The operator is not applied to the intervals. It is applied to two sets whose elements are all real numbers contained within these intervals.
> To save my own sanity, I scrolled ahead until I found this example > of downright nonsense: > > However, defining it as a limit is all but directly saying that it > may > not be exactly equal to one.
I'm surprised you see this as nonsense. A limit is a bound, that which can be infinitely approached. A limit does not indicate that this limit can be reached, only that any real number between this limit and our entity will be exceeded.
It's the classic story of crossing half a distance, then half the remaining distance, on and on. The limit is 1. But you can never reach the other side, even should you attempt to do so infinitely. I'm always boggled why people say that a journey taken in ninetenths the remaining distance would in fact reach 1...
> [0, 1], [0.9, 1], [0.99, 1], ..., [0.999..., 1] > > But what about the closed set [1]? How could we have felt sure > 0.999... > would be in this set as well? The nested set theorem only guaranteed > you'd get to a single value. > > Indeed, you'd get only a single value AND you'd get 0.999... AND you'd > get 1. This implies 0.999...=1.
You can only be sure that 0.999... will be in the final nested set if you define 0.999... as a limit, which again, I do not do. Recall, that 0.999... is strictly equal to 1 is taught to students everyday outside of a concept of limits. This brings up a natural reservation that they are being taught a untruth. Within the definition of limit, I do not argue it yields 1.

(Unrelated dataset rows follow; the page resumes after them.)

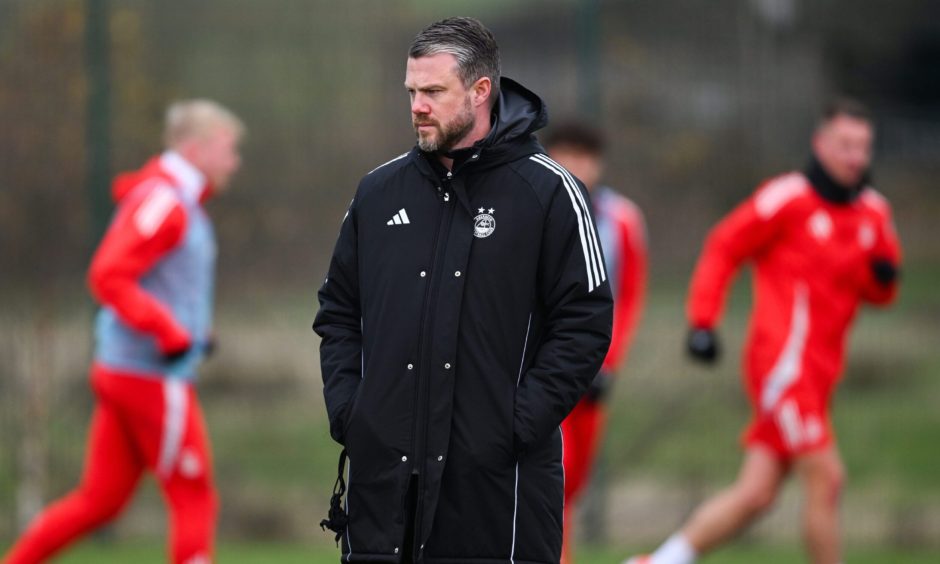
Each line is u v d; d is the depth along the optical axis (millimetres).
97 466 19734
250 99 28250
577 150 22250
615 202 23078
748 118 29734
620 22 28875
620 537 28141
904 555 26375
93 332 27078
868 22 32969
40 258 26922
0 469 26766
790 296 20609
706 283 21062
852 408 33000
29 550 19688
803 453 20391
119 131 27125
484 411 11773
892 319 35312
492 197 11992
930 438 31906
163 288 19453
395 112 28438
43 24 26922
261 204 28500
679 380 30109
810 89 30469
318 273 28703
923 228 35844
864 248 20750
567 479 22078
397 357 11891
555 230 12000
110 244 18891
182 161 19703
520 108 12336
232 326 28969
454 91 11844
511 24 28984
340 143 28469
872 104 34719
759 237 20812
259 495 28688
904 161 35688
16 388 26766
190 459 19500
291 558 24938
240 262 28656
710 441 30016
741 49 29781
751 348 20906
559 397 11914
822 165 20641
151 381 19281
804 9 31406
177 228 19203
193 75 27781
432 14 28625
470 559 11859
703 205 29438
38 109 26938
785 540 27891
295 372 29172
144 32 27391
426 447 11766
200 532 19531
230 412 29203
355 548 12109
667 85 29156
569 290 12023
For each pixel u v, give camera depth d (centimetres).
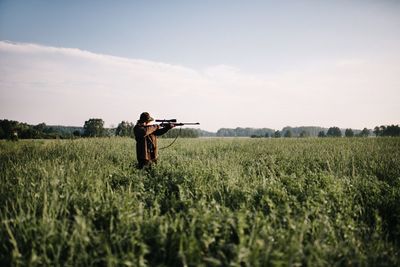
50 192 502
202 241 354
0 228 390
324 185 622
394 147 1389
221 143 1905
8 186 570
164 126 835
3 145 1550
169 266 352
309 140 2234
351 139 2253
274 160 1001
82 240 357
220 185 620
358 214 513
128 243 365
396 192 577
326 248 364
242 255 311
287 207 443
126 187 612
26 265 324
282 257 328
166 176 674
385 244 412
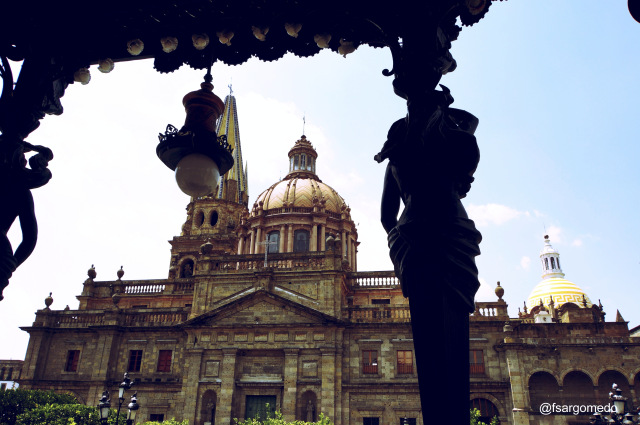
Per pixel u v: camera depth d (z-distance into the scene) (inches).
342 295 2000.5
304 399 1782.7
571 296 3191.4
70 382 1934.1
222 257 2050.9
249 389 1828.2
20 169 211.6
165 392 1895.9
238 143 3257.9
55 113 239.8
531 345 1771.7
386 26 195.9
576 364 1747.0
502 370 1784.0
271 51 239.9
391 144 179.2
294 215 2645.2
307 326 1862.7
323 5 212.5
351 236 2748.5
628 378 1710.1
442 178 164.4
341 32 225.1
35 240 213.6
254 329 1893.5
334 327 1851.6
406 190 170.2
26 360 1996.8
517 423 1679.4
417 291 157.2
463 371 152.6
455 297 155.5
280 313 1907.0
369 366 1823.3
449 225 160.6
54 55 228.5
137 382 1915.6
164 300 2283.5
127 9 222.8
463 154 164.1
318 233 2635.3
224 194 2851.9
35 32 221.8
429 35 184.2
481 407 1754.4
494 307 1891.0
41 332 2034.9
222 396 1807.3
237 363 1867.6
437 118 171.0
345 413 1758.1
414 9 186.9
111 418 1336.1
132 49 233.5
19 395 1296.8
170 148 206.7
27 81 221.6
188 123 209.5
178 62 246.1
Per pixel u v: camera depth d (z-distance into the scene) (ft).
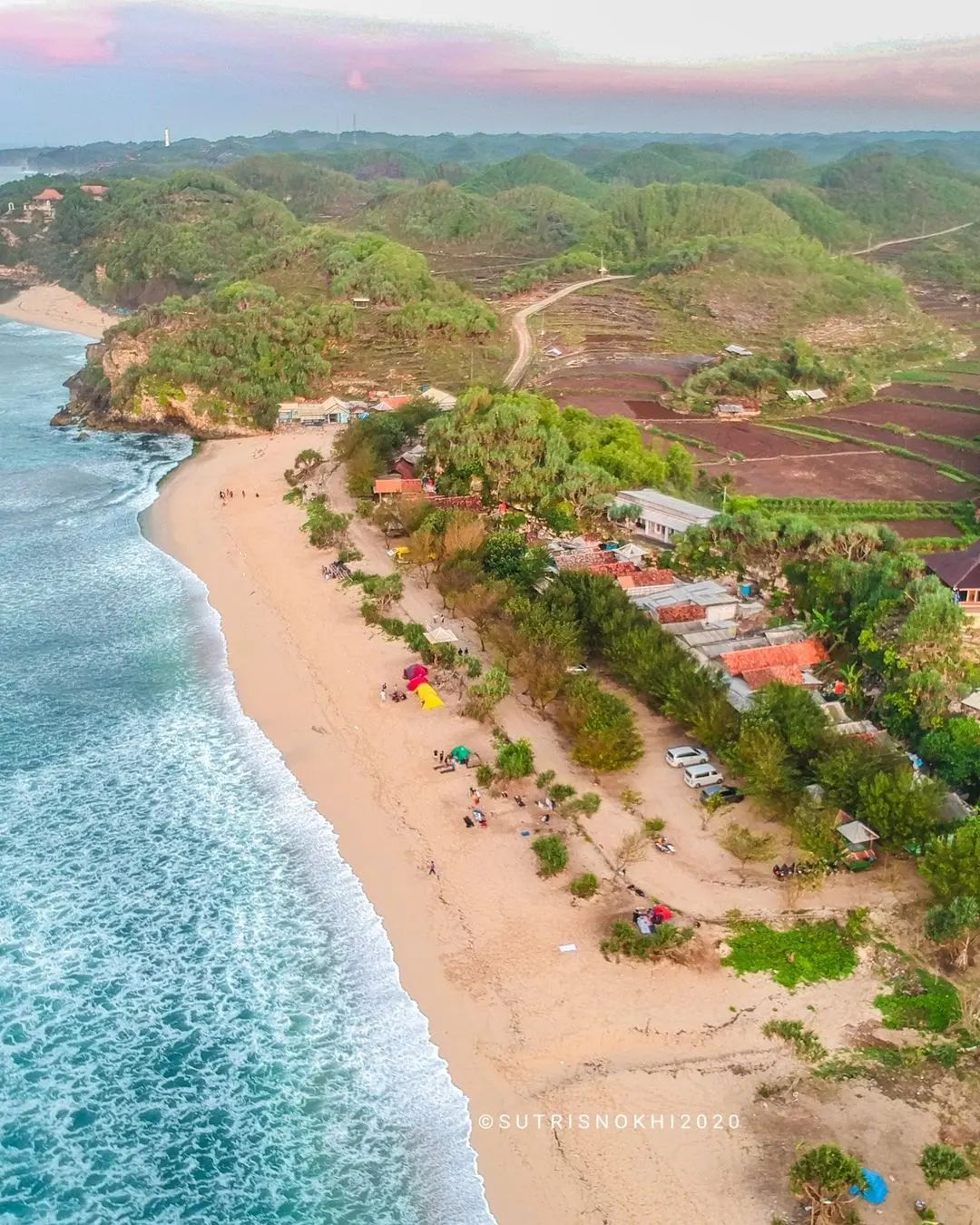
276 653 383.45
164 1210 179.22
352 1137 191.01
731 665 340.39
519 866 260.83
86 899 252.21
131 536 513.04
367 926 243.40
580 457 551.59
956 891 229.86
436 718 332.60
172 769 308.19
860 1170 171.22
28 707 343.05
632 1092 196.13
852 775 266.36
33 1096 200.64
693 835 270.26
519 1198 177.99
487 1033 211.41
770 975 222.69
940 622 322.14
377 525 512.63
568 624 351.25
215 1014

> Thus one can hope to define sum(S) and in fact whatever you claim > 0.999... to be is what you define as sum in this case. > > If r is a positive rational number, one can define the set T > containing > all elements of S multiplied by r, i.e. the numbers r*9/10^n. > > It should definitely be true that, whenever either sum(S) or sum(T) > is defined so is the other and the equality > sum(T) = r * sum(S) > holds, shouldn't it?
Agreed.
> > If s is a rational number not contained in S, we can define the set > U = S u {s} containing all elements of S and also s. > It should definitely be true that, whenever either sum(S) or sum(U) > is defined so is the other and the equality > sum(U) = s + sum(S) > holds, shouldn't it?
Agreed.
> With your set S defined as above, I choose r=10 to form T and I choose > s=9 > to form U. > If you look at it closely, you will note that T=U holds. > It should definitely be true that the equality > sum(U) = sum(T) > holds in this case, shouldn't it?
I disagree. Your claim is that 0.999... * 10 = 9.999...
S is an infinite set. Should you lay two copies of S upon itself they are onetoone mappable  you cannot point to an element in one copy that does not directly correspond to an element in the other copy. Should you point to all elements within one copy, no element in the other does not correspond in value to something you have pointed out in the first. They are infinitely pairable.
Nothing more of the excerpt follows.